(BRANO FORNITO):
È un’Italia senza opposizione, quella che emerge dal sondaggio condotto da Swg per Espansione. Prima ancora che misurare il gradimento (o lo sgradimento) dell’azione di Governo – e di chi lo guida – emerge un certo nanismo a livello di leadership, soprattutto sul fronte di chi ha perso le elezioni del 2022. La segretaria del Pd – sulla carta il principale partito di opposizione – Elly Schlein ottiene la fiducia del 21% degli italiani. Si dirà che è più o meno il peso elettorale del partito. Vero. Ma la leadership si misura proprio nel saper andare oltre i confini del voto certificato. E in genere dopo un anno e mezzo è più facile avere consensi opponendosi, piuttosto che governando.
Infatti, il leader del M5S, Giuseppe Conte, mostra doti di leadership più spiccate. Il 30% degli italiani dichiara di avere fiducia in lui, raddoppiando – sulla sua persona – i consensi elettorali “pentastellati” del 2022. Ma anche lui resta sotto la soglia di fiducia che continua a ottenere Giorgia Meloni.
La luna di miele di un Governo si dice che duri un centinaio di giorni. Inevitabile quindi che nel corso di un anno la fiducia nel premier – e la valutazione circa l’efficacia del Governo – sia calata. Per Giorgia Meloni la fiducia degli italiani è scesa dal 41% (febbraio 2023) al 37% (febbraio 2024). La valutazione dell’efficacia del suo Governo è scivolata parallelamente dal 40% (sempre febbraio 2023) al 36% (febbraio 2024). Più sensibile il calo nella considerazione degli italiani per il Governo se si mette l’asticella a ottobre 2022, all’indomani dell’insediamento del nuovo Governo uscito dal voto elettorale di settembre: il 50% degli italiani (quindi più di quelli che avevano votato le forze della coalizione vincente) aveva fiducia nel nuovo Esecutivo. In un anno e mezzo 14 punti in meno. Non è poco.
Il sondaggio condotto da Swg e promosso da Espansione ha il merito di fotografare una discreta mediocrità tra i leader (Tajani ha superato Salvini nel centro-destra ma restando sotto quota 30%; Renzi è l’ultimo tra quelli del centro-sinistra) della politica italiana. Una mediocrità che gli italiani misurano anche in una considerazione di discreta incompetenza: solo quattro ministri sono considerati competenti da almeno la metà degli italiani.

(COSA PRODURRE):
Ricopia dal brano sul sondaggio Swg il tratto che va da "Il sondaggio condotto" fino a "metà degli italiani.". Le righe che seguono non hanno alcun legame con il brano.

(DATI FORNITI):
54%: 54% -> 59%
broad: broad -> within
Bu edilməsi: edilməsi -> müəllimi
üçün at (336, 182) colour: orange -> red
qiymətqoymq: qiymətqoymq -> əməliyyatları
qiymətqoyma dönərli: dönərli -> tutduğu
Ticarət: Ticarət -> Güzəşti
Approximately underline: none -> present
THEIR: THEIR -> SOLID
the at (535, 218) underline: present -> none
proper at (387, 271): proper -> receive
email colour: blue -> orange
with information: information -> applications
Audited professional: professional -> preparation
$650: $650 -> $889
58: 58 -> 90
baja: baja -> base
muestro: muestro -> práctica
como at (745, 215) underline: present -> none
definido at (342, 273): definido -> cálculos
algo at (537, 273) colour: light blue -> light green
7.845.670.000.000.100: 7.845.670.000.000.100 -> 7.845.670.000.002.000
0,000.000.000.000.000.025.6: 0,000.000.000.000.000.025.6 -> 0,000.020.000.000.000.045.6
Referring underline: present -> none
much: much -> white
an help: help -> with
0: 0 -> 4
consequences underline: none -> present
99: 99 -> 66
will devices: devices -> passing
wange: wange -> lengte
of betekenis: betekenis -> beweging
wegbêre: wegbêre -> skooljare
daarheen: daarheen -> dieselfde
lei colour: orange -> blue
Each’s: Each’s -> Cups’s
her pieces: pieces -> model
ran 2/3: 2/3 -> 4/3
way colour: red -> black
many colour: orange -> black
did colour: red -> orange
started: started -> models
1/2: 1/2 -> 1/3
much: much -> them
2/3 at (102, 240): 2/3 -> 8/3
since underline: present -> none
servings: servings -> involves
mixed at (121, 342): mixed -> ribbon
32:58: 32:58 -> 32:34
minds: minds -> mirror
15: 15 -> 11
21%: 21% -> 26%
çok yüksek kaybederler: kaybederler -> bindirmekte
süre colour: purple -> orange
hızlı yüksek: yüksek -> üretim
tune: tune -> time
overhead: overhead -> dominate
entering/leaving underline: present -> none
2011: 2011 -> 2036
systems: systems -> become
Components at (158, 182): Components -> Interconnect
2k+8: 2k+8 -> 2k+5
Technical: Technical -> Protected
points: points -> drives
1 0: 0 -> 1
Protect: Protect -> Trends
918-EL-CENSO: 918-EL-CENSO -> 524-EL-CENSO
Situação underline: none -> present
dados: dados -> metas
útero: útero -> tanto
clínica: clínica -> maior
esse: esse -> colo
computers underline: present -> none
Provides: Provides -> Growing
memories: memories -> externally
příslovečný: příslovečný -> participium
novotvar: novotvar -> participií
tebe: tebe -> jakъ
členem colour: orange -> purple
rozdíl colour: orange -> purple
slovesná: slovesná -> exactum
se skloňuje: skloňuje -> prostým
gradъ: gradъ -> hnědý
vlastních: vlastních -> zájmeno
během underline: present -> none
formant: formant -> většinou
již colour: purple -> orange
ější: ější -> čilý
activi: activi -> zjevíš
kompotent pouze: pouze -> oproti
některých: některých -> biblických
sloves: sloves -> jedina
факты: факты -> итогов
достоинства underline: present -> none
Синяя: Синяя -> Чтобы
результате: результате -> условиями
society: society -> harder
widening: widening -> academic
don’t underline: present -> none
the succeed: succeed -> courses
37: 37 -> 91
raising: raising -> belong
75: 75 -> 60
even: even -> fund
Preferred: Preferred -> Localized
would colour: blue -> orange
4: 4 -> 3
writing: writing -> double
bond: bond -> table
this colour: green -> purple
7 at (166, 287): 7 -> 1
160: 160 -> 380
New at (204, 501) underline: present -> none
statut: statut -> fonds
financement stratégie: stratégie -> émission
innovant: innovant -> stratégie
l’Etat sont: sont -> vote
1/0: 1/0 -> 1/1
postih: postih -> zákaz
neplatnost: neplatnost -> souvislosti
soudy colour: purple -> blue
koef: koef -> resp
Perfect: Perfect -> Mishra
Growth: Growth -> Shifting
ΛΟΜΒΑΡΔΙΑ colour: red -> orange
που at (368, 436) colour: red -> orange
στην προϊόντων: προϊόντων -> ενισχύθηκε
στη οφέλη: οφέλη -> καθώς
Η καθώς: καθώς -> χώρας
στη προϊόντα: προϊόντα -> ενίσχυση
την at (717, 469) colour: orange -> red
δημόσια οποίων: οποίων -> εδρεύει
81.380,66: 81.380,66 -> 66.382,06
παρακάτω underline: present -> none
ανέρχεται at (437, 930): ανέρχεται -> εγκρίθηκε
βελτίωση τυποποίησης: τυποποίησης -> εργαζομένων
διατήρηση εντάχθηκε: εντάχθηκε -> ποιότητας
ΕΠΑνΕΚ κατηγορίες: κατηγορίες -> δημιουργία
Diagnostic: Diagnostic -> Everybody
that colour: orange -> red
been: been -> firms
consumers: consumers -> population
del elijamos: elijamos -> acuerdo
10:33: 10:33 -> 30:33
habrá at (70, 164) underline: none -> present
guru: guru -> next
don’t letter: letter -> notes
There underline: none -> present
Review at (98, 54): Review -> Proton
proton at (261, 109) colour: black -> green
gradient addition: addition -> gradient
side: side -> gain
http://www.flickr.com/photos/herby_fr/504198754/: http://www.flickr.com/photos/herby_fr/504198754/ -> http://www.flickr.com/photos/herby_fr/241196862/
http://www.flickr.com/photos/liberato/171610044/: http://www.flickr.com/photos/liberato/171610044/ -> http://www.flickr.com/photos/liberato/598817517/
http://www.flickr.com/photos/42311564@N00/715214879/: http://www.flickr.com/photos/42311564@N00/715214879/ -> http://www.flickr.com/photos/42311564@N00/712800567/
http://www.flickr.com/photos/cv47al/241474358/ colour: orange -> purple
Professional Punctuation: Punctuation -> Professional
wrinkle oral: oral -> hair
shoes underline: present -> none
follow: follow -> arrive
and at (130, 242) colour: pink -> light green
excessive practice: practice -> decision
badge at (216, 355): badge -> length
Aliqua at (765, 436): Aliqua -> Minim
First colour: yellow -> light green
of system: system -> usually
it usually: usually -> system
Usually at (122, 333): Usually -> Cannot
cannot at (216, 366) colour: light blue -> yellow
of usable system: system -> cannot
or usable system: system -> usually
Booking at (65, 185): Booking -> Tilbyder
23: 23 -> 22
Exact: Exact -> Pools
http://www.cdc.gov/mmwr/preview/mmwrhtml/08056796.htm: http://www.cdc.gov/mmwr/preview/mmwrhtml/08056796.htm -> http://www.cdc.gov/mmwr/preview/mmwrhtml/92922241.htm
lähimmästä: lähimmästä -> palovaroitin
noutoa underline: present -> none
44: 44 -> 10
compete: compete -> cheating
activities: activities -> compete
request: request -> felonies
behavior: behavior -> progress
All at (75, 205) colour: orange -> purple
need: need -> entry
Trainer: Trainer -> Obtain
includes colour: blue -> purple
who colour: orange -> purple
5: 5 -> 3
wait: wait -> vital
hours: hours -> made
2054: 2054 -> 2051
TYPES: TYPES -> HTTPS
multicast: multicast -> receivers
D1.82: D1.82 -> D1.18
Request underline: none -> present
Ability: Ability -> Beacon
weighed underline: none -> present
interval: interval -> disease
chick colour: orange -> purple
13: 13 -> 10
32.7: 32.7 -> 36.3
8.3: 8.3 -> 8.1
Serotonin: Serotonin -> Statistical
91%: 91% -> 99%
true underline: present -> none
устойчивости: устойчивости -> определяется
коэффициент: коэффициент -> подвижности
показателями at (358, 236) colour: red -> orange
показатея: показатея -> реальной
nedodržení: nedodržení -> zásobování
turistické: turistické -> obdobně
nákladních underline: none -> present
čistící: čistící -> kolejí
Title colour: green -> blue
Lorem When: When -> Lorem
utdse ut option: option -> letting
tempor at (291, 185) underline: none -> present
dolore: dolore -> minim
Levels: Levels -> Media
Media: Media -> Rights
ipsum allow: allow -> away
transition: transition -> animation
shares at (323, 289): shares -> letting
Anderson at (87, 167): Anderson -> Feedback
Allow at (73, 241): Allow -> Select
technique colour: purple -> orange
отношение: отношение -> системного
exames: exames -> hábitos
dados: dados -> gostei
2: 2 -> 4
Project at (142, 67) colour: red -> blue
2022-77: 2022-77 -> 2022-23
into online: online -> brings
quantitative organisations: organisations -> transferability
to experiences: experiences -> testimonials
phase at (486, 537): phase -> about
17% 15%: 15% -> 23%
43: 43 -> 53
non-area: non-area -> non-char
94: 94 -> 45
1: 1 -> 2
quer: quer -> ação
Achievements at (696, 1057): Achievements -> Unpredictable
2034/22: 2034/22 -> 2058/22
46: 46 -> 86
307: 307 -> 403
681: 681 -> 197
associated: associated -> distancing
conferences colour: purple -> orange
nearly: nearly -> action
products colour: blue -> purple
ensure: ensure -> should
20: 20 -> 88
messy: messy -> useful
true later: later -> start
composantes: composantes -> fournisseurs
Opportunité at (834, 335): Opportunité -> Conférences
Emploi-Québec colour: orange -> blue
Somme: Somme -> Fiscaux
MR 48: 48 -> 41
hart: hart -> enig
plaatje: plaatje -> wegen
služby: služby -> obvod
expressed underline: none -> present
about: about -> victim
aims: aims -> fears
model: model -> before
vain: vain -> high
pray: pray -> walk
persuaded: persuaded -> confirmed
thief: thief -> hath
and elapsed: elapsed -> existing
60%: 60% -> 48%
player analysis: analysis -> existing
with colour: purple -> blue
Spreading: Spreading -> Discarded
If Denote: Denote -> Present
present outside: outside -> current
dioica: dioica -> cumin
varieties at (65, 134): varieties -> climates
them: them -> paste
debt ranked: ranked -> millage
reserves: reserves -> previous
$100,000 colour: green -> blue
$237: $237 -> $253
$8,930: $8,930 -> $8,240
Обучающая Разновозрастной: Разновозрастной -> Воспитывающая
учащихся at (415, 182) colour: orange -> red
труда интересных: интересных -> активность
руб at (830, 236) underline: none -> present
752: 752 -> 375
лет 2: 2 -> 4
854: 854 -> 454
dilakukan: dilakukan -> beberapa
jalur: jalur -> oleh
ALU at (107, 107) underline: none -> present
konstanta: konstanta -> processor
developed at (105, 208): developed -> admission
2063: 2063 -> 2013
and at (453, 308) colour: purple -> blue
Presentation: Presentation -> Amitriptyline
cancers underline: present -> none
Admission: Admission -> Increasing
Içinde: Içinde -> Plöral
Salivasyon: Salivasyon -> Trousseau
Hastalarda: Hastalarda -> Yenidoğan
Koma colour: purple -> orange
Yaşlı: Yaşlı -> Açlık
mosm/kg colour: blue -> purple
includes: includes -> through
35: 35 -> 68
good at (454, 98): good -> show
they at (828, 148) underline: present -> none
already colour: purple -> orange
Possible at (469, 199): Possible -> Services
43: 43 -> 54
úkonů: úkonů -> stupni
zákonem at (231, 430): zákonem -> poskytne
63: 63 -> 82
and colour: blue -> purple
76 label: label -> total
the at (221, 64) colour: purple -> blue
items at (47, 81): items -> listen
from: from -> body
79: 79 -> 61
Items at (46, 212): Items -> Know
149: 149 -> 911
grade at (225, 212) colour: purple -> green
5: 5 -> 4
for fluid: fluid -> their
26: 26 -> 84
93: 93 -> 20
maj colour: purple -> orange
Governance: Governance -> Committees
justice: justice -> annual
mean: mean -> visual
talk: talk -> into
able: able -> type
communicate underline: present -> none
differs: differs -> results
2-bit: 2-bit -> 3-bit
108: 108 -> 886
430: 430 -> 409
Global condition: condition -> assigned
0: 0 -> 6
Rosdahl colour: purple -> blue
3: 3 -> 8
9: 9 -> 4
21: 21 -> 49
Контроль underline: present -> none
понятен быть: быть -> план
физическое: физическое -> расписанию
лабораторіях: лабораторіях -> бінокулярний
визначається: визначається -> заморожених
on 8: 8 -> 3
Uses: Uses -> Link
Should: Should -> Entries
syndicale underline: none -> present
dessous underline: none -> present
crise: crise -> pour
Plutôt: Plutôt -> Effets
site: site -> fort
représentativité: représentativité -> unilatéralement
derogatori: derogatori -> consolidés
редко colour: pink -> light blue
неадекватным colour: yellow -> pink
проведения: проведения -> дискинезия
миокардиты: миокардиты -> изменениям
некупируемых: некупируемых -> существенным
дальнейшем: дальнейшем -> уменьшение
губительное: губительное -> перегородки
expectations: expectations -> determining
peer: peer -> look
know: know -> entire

(RISPOSTA ALL'ESERCIZIO):
Il sondaggio condotto da Swg e promosso da Espansione ha il merito di fotografare una discreta mediocrità tra i leader (Tajani ha superato Salvini nel centro-destra ma restando sotto quota 30%; Renzi è l’ultimo tra quelli del centro-sinistra) della politica italiana. Una mediocrità che gli italiani misurano anche in una considerazione di discreta incompetenza: solo quattro ministri sono considerati competenti da almeno la metà degli italiani.